The Mitchell family moved to their own home on College Alley off of Broad Street nearby Miss Van Lew's home where Maggie and her brother Johnnie were raised.[3]:2 The house was near the First African Baptist Church which, like many black churches at the time, was an economic, political, and social center for the local black community.[3]:3 After the untimely death of William Mitchell, Maggie's mother supported her family by working as a laundress. Young Maggie attended the newly formed Richmond Public Schools and helped her mother by delivering the clean clothes.

Leader[]

When she was fourteen years old, young Maggie joined the local council of the Independent Order of St. Luke. This fraternal burial society, established in 1867 in Baltimore, Maryland, ministered to the sick and aged, promoted humanitarian causes and encouraged individual self-help and integrity. She served in numerous capacities of increasing responsibility for the Order, from that of a delegate to the biannual convention to the top leadership position of Right Worthy Grand Secretary in 1899,[5] a position she held until she died.She was born in Richmond.

Walker was inducted as an Honorary Member of the Nu Chapter of Zeta Phi Beta Sorority at the chapter's first meeting in 1926.

Businesswoman[]

After leaving her teaching position in 1886, Maggie devoted herself to the Order and rose steadily through its ranks. A pioneering insurance executive, financier and civic icon, she established the Juvenile Branch of the Order in 1895 while serving as grand deputy matron.[6] This branch encouraged education, community service, and thrift in young members.

In 1902, she published a newspaper for the organization, The St. Luke Herald. Shortly after, she chartered the St. Luke Penny Savings Bank. Walker served as the bank's first president, which earned her the recognition of being the first African American woman to charter a bank in the United States.[7] The St. Luke Penny Savings Bank's leadership also included several female board members.[8] Later Walker agreed to serve as chairman of the board of directors when the bank merged with two other Richmond banks to become The Consolidated Bank and Trust Company, which grew to serve generations of Richmonders as an African-American owned institution.
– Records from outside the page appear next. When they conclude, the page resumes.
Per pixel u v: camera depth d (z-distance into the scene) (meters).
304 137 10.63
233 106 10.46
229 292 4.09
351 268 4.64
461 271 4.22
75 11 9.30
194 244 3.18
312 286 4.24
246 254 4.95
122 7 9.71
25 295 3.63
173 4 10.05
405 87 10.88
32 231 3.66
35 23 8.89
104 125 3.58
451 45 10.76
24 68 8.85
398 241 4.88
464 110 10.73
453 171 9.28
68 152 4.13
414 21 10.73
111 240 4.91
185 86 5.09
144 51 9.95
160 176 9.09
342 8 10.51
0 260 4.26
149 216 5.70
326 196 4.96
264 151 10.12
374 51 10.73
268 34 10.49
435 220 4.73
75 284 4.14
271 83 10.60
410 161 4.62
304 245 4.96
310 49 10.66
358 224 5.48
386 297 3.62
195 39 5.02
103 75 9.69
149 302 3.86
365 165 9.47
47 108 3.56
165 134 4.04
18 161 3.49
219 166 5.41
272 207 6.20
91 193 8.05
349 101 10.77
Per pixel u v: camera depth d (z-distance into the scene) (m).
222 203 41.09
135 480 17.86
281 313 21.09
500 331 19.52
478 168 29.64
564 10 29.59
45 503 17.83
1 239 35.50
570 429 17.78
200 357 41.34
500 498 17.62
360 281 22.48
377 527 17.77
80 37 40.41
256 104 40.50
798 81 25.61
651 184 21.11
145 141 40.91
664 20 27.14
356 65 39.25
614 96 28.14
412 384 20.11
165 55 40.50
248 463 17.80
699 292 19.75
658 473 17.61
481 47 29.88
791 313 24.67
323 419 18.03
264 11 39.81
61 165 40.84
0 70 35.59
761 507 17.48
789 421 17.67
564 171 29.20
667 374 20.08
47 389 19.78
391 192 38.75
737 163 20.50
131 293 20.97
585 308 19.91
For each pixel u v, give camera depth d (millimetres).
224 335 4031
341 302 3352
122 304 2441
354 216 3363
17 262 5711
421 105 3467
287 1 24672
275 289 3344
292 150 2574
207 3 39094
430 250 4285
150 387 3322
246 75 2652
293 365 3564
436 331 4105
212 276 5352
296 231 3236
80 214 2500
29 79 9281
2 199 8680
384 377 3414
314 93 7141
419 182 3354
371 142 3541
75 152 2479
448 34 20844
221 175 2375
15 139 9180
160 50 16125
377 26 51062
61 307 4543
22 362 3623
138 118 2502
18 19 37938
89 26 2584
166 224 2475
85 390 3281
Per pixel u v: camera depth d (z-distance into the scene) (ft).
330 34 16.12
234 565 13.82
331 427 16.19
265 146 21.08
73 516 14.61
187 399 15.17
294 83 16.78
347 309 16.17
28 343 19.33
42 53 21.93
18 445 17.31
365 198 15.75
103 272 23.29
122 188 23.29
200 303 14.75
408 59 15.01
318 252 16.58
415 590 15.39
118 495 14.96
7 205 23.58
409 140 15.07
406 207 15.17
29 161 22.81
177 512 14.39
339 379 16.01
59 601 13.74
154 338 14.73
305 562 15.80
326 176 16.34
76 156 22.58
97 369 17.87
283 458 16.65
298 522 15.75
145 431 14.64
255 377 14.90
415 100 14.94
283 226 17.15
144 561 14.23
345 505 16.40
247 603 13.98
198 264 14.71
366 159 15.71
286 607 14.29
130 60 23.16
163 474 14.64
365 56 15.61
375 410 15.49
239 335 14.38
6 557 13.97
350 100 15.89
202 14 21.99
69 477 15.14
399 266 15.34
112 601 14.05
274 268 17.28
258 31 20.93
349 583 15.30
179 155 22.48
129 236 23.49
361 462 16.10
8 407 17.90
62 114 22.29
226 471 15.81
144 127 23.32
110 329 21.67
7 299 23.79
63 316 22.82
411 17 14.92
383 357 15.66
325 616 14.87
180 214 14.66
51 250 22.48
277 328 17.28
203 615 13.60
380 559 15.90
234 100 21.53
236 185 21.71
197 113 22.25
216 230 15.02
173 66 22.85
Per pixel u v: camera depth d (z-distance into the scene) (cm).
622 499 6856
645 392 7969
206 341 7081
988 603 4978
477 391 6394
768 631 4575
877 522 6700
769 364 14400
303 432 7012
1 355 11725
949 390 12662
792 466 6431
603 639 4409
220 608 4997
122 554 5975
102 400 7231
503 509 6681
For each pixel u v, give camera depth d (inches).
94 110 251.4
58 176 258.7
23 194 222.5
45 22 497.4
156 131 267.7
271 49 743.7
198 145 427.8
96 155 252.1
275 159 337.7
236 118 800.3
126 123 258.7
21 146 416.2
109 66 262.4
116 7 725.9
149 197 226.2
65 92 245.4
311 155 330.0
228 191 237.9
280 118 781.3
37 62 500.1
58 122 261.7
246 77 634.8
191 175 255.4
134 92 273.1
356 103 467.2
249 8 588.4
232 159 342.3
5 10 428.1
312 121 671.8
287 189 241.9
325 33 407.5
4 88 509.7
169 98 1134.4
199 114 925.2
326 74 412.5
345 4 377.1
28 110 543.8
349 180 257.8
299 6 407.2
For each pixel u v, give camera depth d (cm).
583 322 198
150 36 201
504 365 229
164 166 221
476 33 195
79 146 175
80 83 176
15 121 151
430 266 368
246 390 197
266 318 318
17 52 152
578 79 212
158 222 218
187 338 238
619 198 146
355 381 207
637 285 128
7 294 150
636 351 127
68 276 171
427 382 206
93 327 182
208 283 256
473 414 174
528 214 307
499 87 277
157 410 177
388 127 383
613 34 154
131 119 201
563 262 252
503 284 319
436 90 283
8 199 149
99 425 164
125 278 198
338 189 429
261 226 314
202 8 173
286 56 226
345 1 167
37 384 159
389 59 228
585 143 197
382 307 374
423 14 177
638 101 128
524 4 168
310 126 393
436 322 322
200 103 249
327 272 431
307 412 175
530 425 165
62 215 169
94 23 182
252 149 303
In 1905, Walker was featured alongside other African American leaders, such as Mary Church Terrell, T. Thomas Fortune, and George Washington Carver in a poster titled, “101 Prominent Colored People”.[9]

Walker received an honorary master's degree from Virginia Union University in 1925, and was inducted into the Junior Achievement U.S. Business Hall of Fame in 2001.[10]

Walker's social change activities with the Independent Order of St. Luke demonstrated her keen consciousness of oppression and her dedication to challenge racial and gender injustice.[11]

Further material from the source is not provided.